BEIJING (AP) — China’s imports and exports contracted in November under pressure from weakening global demand and anti-virus controls at home.

Exports sank 9% from a year earlier to $296.1 billion, worsening from October’s 0.9% drop, customs data showed on Wednesday. Imports fell 10.9% to $226.2 billion, below the previous month’s 0.7% decline, in a sign of a deepening economic slowdown in China.

The country’s global trade surplus narrowed by 2.5% from a year earlier to $69.9 billion.

Trade had been forecast to weaken as global demand cooled after the Federal Reserve and central banks in Europe and Asia raised interest rates to curb rising inflation.

Chinese consumer demand has been hit by a “zero COVID” strategy that locks down large sections of cities to contain virus outbreaks. That has disrupted business and confined millions of people to their homes for weeks.

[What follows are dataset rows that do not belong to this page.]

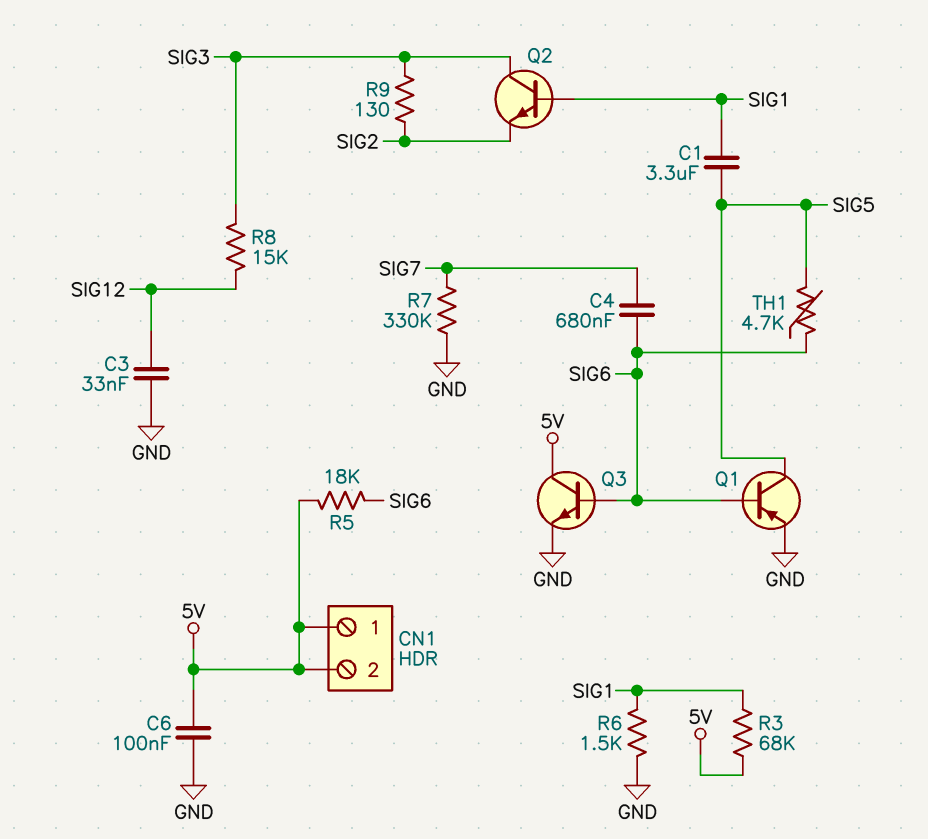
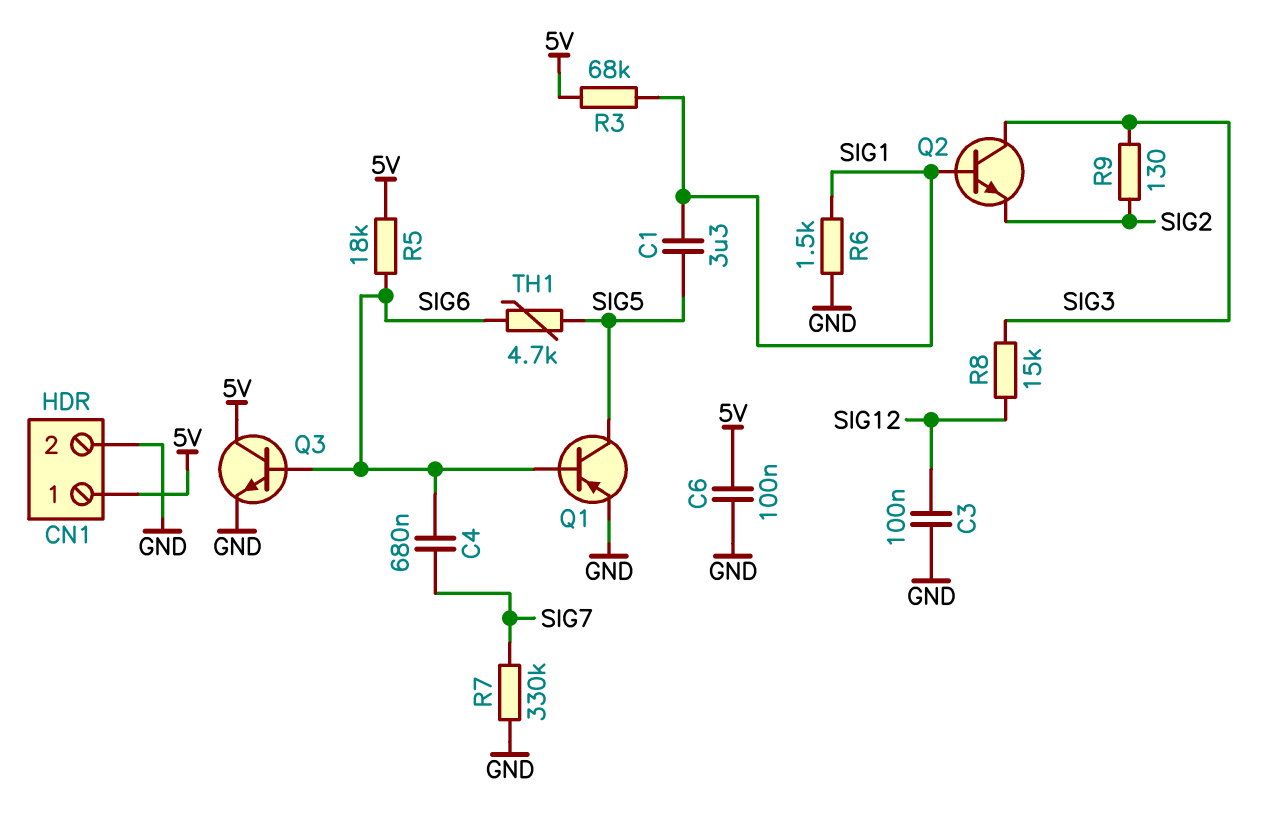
C3: 33nF (GND, SIG12) -> 100nF (GND, SIG12)
CN1 pin 2: 5V -> GND

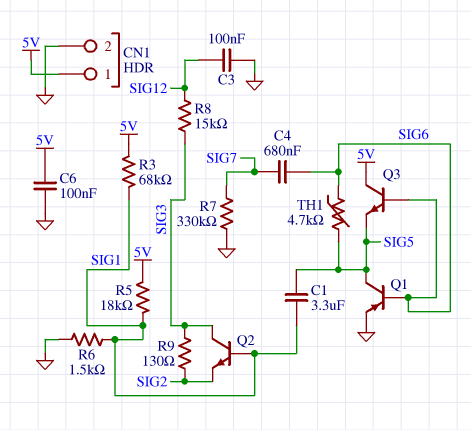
Q3: NPN (B SIG6, C 5V, E GND) -> NPN (B SIG6, C 5V, E SIG5)
R5: 18k (5V, SIG6) -> 18k (5V, SIG1)

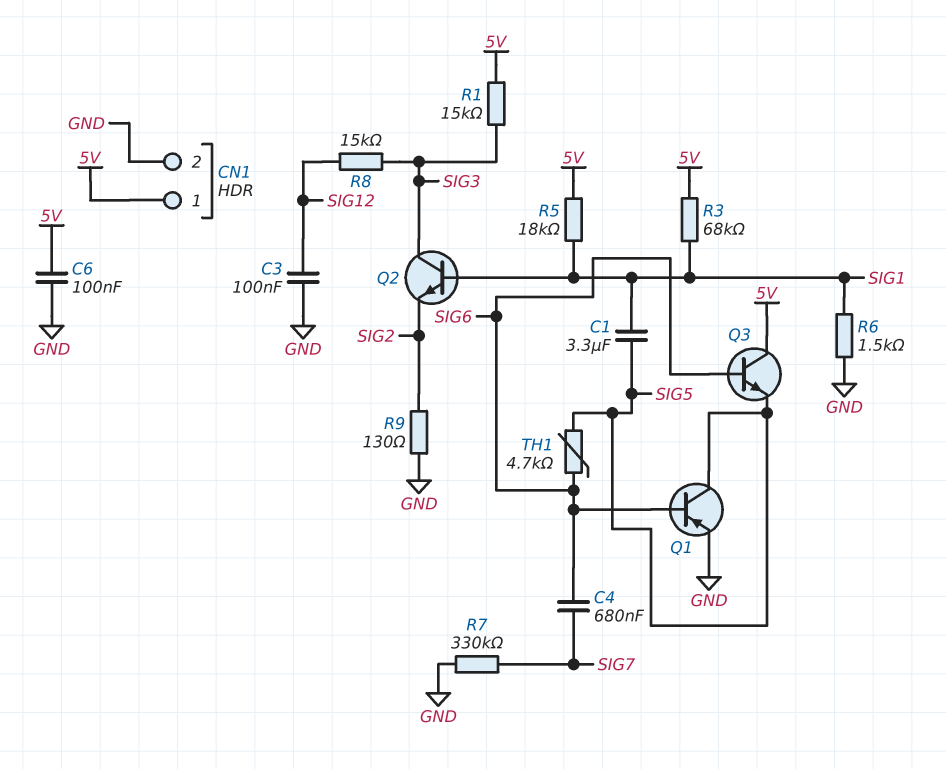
R1: none -> 15k (5V, SIG3)
R9: 130 (SIG2, SIG3) -> 130 (GND, SIG2)

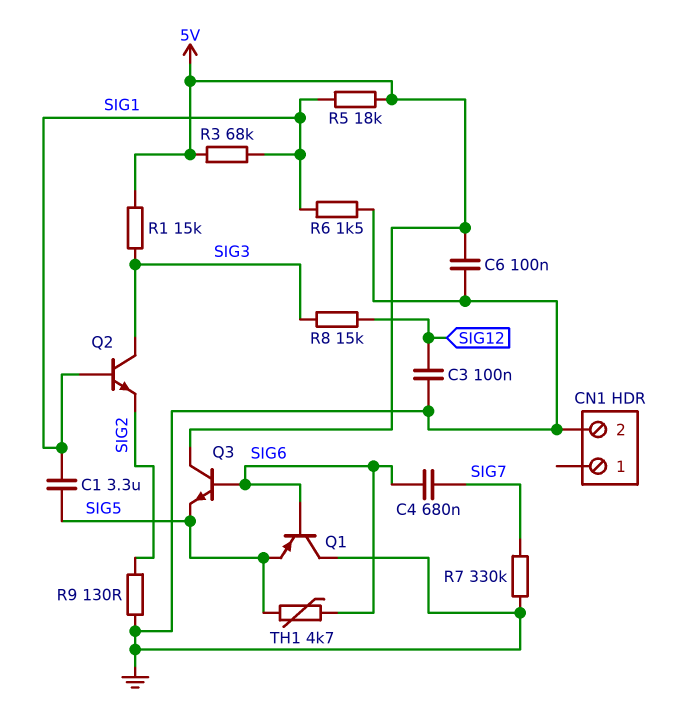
CN1 pin 1: 5V -> none
Q1: PNP (B SIG6, C SIG5, E GND) -> PNP (B SIG6, C GND, E SIG5)

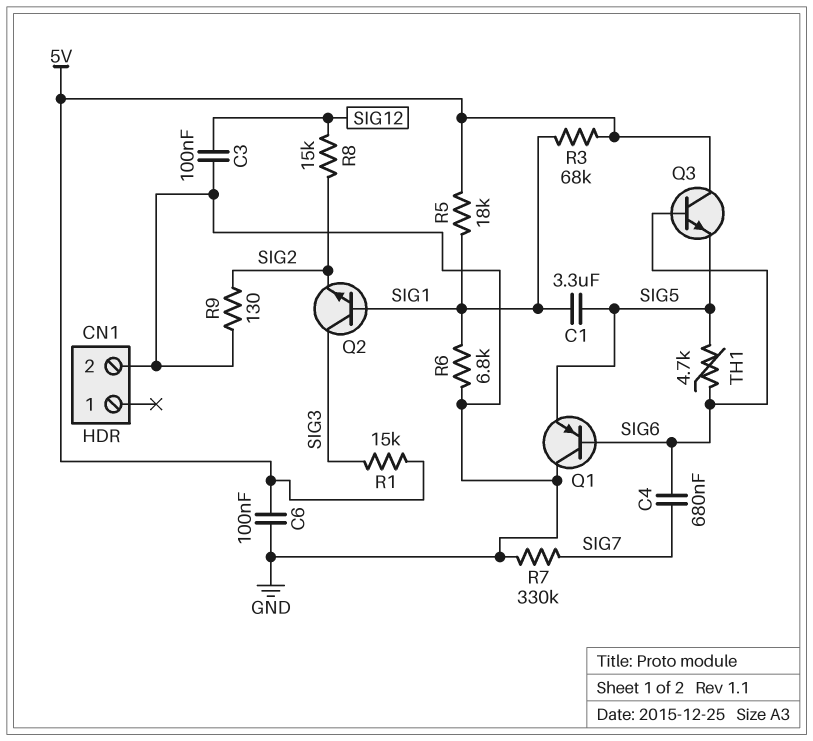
R6: 1.5k (GND, SIG1) -> 6.8k (GND, SIG1)
R8: 15k (SIG3, SIG12) -> 15k (SIG2, SIG12)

Consumer spending contracted in October and factory activity weakened as virus checks after a surge in infections weighed on the economy.

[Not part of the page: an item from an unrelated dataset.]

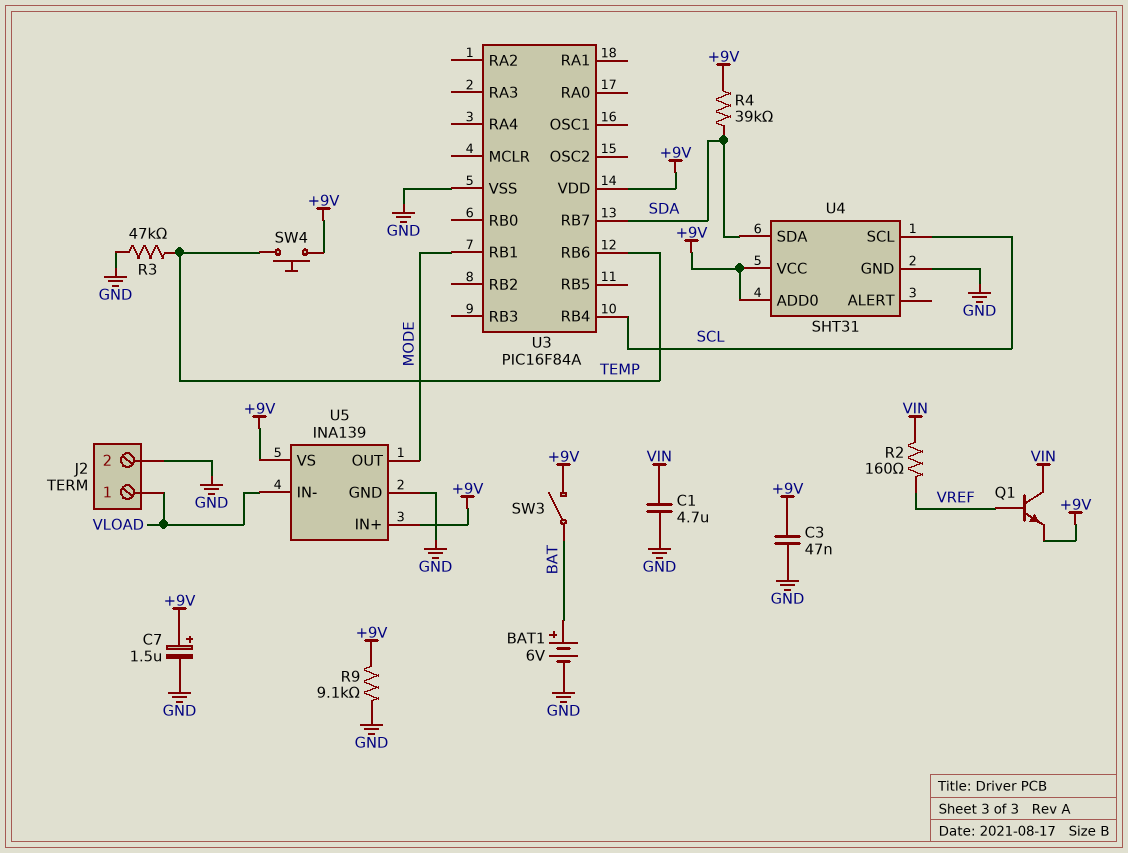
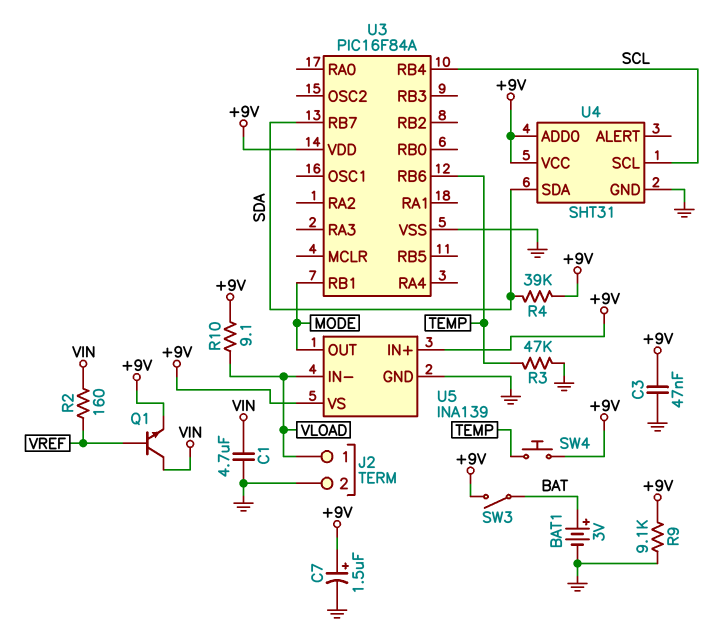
BAT1: 6V (plus BAT, minus GND) -> 3V (plus BAT, minus GND)
R10: none -> 9.1 (+9V, VLOAD)

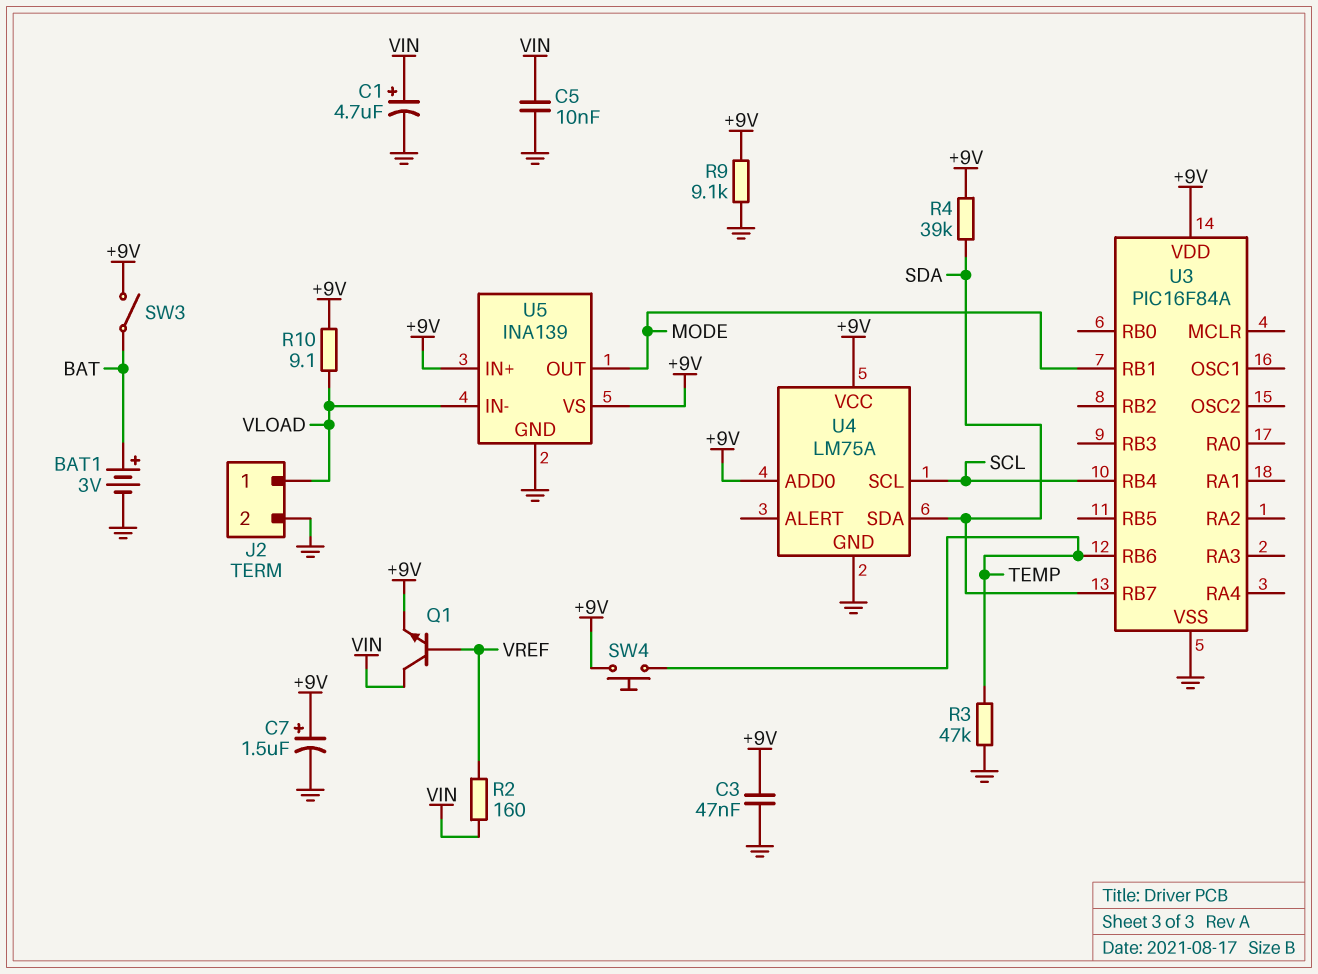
C1: 4.7uF (GND, VIN) -> 4.7uF (plus VIN, minus GND)
C5: none -> 10nF (GND, VIN)
U4: SHT31 -> LM75A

Retail sales sank 0.5% from a year earlier, down from September’s 2.5% expansion, as millions of people were confined to their homes, government data showed on Tuesday. Factory output growth slowed to 5% from 6.3% the previous month.

The performance was even weaker than expected by forecasters, who said activity would cool due to Chinese anti-virus controls and interest rate hikes by the US Federal Reserve and other central banks. weighed on global activity.

“November is shaping up to be even worse,” Zichun Huang of Capital Economics said in a report.

Chinese economic growth rebounded to 3.9% a year earlier in the three months ending in September from 2.2% in the first half, but economists say activity was already cooling. They have cut annual growth forecasts to 3%, which would be among the weakest in decades.

Exports to the United States fell 25.4% from a year earlier to $40.8 billion, while imports of US goods plunged 7.3% to $16.5 billion. The politically sensitive surplus with the United States narrowed by 34.1% to $24.3 billion.

Russia’s imports, mainly oil and gas, rose 28% from a year earlier to $10.5 billion. Exports to Russia rose 18.5% to $7.7 billion.

Washington, Europe and Japan are cutting purchases of Russian oil and gas to punish the government of President Vladimir Putin for its attack on Ukraine, but their sanctions do not stop China, India or other countries from buying their exports.

Beijing is buying more to take advantage of Russian discounts. That rankles Washington and its allies by recharging the Kremlin’s cash flow. President Joe Biden has warned Xi not to help Putin evade sanctions.

Xi said in a letter to a business conference this month that China, one of the biggest buyers of Russian oil and gas, is ready to “forge a closer partnership” with Moscow on energy, according to the official Xinhua news agency. He did not give details.